Texte du document »
<<<<

Très nettement. On peut classer les groupes d’entraide en trois grandes catégories. Premièrement, le groupe qui fonctionne comme une institution insérée dans un dispositif sanitaire ou médico-social plus large, avec éventuellement des formes d’accueil de jour que le GEM vient assouplir. Le parrain joue un rôle dirigeant, en rupture totale avec l’esprit de la circulaire de 2005. Les animateurs peuvent être des soignants ou des éducateurs, et dérogent eux aussi d’une façon très directe au rôle qui leur est demandé par les textes de références, c’est-à-dire d’être au service du projet d’animation des adhérents.
La deuxième catégorie est constituée des GEM qui luttent pour fonctionner au plus près de l’esprit des textes. Les groupes soutenus par les associations d’usagers, mais aussi par les professionnels de la santé mentale, sont plus particulièrement en pointe. Le bureau est composé pour l’essentiel d’usagers de la santé mentale. Le GEM est adossé à un parrain, qui peut être une structure médico-sociale, mais qui n’intervient qu’en termes de suggestion et de collaboration, le plus souvent à la demande des adhérents.
La troisième catégorie est plus aléatoire. Des associations ont touché une subvention, mais ne savent pas trop comment s’orienter. Le GEM fonctionne comme un groupe d’adhérents, parfois sans animateur, parfois sans parrain, et dans une grande incertitude liée à son fonctionnement.
Pourquoi ce référentiel n’a-t-il pas été utilisé ?
Il est opérationnel et pourrait être mis en place. Nous avions même imaginé le déploiement d’un dispositif national après une seconde phase d’expérimentation. Mais il s’est heurté à plusieurs obstacles. A commencer par le fait que les GEM se trouvent eux-mêmes en difficulté face à un outil de recueil et de traitement d’informations, qui demande une préparation et une formation des personnes. A cela s’ajoutent des attentes très différentes de l’administration sur le mode d’évaluation du dispositif. Les pouvoirs publics nous ont par exemple critiqué sur le manque de représentativité de l’échantillon expérimental de 30 GEM. Nous avons d’abord objecté que les réponses des usagers étaient parfaitement cohérentes et allaient toutes dans le même sens. Puis la caisse nationale de solidarité pour l’autonomie, en particulier, nous a reproché le manque de cotations des réponses. Pour ne pas passer pour des idéologues, nous avons fini par intégrer des échelles de cotation après chaque rubrique. Sauf que les adhérents ont refusé de les renseigner. S’ils acceptaient de traduire leur vécu des situations en répondant aux questions, leur attribuer un coefficient n’avait en revanche aucun sens à leurs yeux, puisque la convivialité n’est pas un état stable.

>>>>

Entrées répertoriées dans un jeu de données:
<<<<

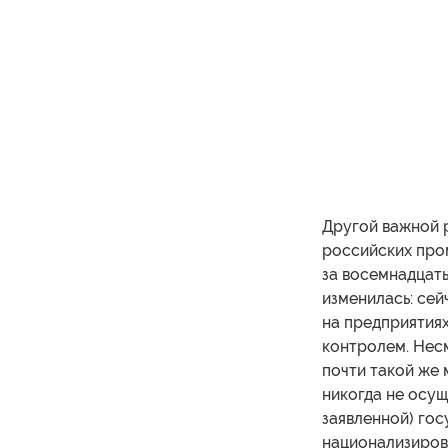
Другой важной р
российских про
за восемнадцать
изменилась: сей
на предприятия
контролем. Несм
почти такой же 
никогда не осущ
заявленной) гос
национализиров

>>>>
<<<<

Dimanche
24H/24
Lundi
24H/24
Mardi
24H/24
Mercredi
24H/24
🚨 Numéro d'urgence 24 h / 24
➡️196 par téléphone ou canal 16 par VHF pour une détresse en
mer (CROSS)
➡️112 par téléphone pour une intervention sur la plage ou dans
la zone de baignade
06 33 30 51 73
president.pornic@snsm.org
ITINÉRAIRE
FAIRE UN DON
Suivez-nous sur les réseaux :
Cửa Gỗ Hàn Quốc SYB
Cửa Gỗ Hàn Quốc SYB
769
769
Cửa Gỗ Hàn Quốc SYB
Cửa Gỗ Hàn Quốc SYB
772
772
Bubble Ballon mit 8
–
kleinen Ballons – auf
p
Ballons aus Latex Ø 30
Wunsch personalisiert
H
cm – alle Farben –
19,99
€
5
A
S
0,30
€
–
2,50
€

>>>>

Consigne »
Recopiez mot pour mot le passage du texte sur les groupes d'entraide, de "La deuxième catégorie" à "demande des adhérents.".

Résultat attendu »
La deuxième catégorie est constituée des GEM qui luttent pour fonctionner au plus près de l’esprit des textes. Les groupes soutenus par les associations d’usagers, mais aussi par les professionnels de la santé mentale, sont plus particulièrement en pointe. Le bureau est composé pour l’essentiel d’usagers de la santé mentale. Le GEM est adossé à un parrain, qui peut être une structure médico-sociale, mais qui n’intervient qu’en termes de suggestion et de collaboration, le plus souvent à la demande des adhérents.